(Closed) Will I forever be this awkward?

posted 7 years ago in Relationships
Post # 3
Member
616 posts
Busy bee
  • Wedding: September 2011

@SweetRose2011: Just wanted to say that I always enjoy reading your posts :-). You seem like such a nice person, I honestly think you would be a fun person to hang around. I sincerely understand feeling socially “awkward”. I often feel this way as well. If this person is your true BFF, they will accept you as is and understand. Also, from personal experience, a person doesn’t necessarily come off as badly as they feel. I often feel awkward, and would often ask people if I was being friendly enough. I am a rather quiet person and I have a hard time with eye contact (family related issues caused). It was not until this year that I realized that I do not come off as bad as I feel. I completed a double internship this past spring and I had a mentor there. I would often ask her if I was “coming off” ok when I was dealing with people. She told me that I never came off awkward, just a little nervous. This makes sense, as I suffer from an anxiety disorder (Panic Disorder). After I dealt with the Panic Disorder, I developed confidence and realized that I was more sensitive to how I was coming off than others were. Once I became more confident, people were more accepting of me and I was able to be myself. I still struggle. My FI tells me he wishes I could “be myself”, the way I am with him, around his family. They see me as being too quiet and as not being a social person. When I am with FI, I am silly, fun, and very talkative. Sometimes too talkative lol. I think building confidence really helps with awkwardness.

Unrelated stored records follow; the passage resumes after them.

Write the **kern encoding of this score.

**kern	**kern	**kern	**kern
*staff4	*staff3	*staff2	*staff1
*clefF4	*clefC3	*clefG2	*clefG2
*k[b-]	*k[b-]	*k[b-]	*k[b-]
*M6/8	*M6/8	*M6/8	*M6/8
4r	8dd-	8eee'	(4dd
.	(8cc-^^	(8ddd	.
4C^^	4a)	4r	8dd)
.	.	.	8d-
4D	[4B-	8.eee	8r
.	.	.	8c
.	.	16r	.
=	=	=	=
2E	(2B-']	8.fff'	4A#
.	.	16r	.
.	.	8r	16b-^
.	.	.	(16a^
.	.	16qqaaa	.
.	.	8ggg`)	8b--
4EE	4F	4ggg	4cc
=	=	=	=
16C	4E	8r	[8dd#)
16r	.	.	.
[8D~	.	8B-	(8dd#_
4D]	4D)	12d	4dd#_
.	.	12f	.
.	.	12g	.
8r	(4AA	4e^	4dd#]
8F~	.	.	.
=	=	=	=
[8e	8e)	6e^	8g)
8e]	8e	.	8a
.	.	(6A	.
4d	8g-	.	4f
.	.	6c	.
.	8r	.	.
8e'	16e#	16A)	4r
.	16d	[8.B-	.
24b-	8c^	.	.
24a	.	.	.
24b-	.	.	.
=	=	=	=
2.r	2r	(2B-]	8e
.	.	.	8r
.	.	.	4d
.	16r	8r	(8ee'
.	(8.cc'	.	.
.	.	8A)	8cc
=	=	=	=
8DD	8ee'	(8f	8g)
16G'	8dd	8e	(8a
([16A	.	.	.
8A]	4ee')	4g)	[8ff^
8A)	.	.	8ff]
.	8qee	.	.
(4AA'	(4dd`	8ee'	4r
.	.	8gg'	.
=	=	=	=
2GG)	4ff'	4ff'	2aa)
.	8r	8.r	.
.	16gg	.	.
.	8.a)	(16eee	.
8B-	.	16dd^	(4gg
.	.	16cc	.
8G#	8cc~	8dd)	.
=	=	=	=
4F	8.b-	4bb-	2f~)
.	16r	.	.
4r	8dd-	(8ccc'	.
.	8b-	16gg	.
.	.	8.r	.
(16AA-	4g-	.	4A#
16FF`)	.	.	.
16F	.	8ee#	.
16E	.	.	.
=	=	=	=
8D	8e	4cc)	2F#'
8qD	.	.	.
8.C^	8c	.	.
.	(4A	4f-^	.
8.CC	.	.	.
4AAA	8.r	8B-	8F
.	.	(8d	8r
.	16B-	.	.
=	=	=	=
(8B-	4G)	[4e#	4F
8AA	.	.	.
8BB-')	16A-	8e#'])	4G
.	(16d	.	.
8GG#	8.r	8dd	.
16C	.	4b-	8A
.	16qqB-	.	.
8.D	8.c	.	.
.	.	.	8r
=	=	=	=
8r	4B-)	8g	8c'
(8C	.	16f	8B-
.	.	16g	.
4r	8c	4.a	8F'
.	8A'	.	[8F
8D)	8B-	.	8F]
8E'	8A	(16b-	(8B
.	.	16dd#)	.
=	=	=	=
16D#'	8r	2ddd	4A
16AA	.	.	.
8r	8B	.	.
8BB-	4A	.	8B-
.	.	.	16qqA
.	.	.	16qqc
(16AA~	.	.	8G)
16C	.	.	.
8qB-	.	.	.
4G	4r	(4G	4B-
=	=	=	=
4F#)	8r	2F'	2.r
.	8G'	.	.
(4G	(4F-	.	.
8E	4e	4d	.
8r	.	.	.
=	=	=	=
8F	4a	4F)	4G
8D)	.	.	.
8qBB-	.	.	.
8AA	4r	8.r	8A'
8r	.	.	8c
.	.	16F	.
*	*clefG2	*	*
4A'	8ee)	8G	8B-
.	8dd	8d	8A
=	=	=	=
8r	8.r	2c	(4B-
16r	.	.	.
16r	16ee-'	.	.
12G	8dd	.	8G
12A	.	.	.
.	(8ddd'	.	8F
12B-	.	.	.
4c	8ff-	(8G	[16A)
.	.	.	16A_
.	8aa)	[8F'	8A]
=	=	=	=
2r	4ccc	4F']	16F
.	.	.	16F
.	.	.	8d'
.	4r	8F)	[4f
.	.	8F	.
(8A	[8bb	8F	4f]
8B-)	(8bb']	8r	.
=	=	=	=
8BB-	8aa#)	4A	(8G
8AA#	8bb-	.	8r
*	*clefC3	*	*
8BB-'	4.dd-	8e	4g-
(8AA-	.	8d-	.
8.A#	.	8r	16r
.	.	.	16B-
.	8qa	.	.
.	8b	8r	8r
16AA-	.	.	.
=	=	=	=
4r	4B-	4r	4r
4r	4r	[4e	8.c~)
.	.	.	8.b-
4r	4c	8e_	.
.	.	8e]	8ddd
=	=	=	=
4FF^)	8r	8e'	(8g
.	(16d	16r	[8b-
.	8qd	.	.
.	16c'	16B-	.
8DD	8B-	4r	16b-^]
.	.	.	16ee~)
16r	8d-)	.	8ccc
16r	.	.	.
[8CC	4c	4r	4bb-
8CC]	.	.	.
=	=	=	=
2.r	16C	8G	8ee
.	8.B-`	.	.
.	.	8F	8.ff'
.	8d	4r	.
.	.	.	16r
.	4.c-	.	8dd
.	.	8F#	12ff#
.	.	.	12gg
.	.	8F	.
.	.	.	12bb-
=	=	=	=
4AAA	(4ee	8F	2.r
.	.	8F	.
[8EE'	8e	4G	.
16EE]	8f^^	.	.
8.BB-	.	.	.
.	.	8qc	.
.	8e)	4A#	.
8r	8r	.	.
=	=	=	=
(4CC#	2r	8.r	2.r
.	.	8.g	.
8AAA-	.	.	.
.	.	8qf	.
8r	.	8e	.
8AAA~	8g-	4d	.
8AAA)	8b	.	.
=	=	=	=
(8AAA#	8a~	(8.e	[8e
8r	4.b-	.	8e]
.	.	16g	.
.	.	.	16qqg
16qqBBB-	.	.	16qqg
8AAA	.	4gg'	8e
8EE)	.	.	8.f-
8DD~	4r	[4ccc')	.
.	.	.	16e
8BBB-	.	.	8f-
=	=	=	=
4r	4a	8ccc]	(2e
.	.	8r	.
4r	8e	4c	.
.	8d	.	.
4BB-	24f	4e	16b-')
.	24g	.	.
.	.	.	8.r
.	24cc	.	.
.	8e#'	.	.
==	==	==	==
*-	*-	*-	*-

I needed to remind myself that I am just as good as everyone else and that I am worth being heard. If someone thinks I am weird, who cares? I know that it is a hard thing to do, but once you do it it really helps. Ironically, IMO people accept you more when you don’t give a sh** about what they think LOL. The more you concern yourself with their perception of you, the more awkward you come off (at least for me). Hope this helps :-).

Post # 5
Member
616 posts
Busy bee
  • Wedding: September 2011

@SweetRose2011: any time :-). Have a wonderful weekend!

Post # 6
Hostess
18646 posts
Honey Beekeeper
  • Wedding: June 2009

It just sounds like you need some confidence so you realize that you are an interesting person and people want to get together with you.  It will get better with practice I’m sure!

My husband and I haven’t had anyone over to our house here so I’m sure I’d be just as awkward.

Post # 7
Member
2765 posts
Sugar bee

Yah it sounds like you may have social anxiety.  I wrestled with that for a long time, and finally licked it through a combination of exercise, relaxation techniques, and public speaking practice.

Try some of these relaxation techniques before and during a social gathering.  They changed my life!

http://www.guidetopsychology.com/autogen.htm

Post # 9
Member
1001 posts
Bumble bee
  • Wedding: May 2010

It also kind of sounds like the boyfriend was a dud, too.  Not understanding one game and being completely disinterested in another would totally annoy me.  Was he friendly/chatty?

Post # 11
Member
1641 posts
Bumble bee
  • Wedding: June 2011

Ahhh..social anxiety. I’ve got it, too!

 

 

 

Post # 12
Member
2006 posts
Buzzing bee

I think it was more his problem than yours this time. When you are invited to someone’s home you act as a gracious guest and participate in the activities offered, whether you enjoy them or not. Unless of course you are asking them to do something illegal, haha :p

Post # 14
Member
1641 posts
Bumble bee
  • Wedding: June 2011

BTW, one tip I got years ago, and it has helped:

People love to talk about themselves. IT’s pretty much human nature. So if you feel conversations are waning, perhaps as the person you are speaking with somethinga bout their job, family, pet, hobbies, etc.

Sometimes it is hard to understand that it’s ok if you don’t fill the air with conversation at every moment. Sometimes it’s ok not to talk.

Post # 15
Member
2006 posts
Buzzing bee

That is why I said it was his problem this time.

I honestly get where you are coming from. I have zero social anxiety around people I don’t know or when I’m not in my own home. Oddly I get anxious around some of the people I am closest to or when I invite someone to my home, I’m always worried I’m not interesting enough and they would rather hang out with someone else.

But I realized I obviously must be interesting/likable enough because people still invite me out and want to come hang out at my house. That is the only thing that gets me over my awkwardness.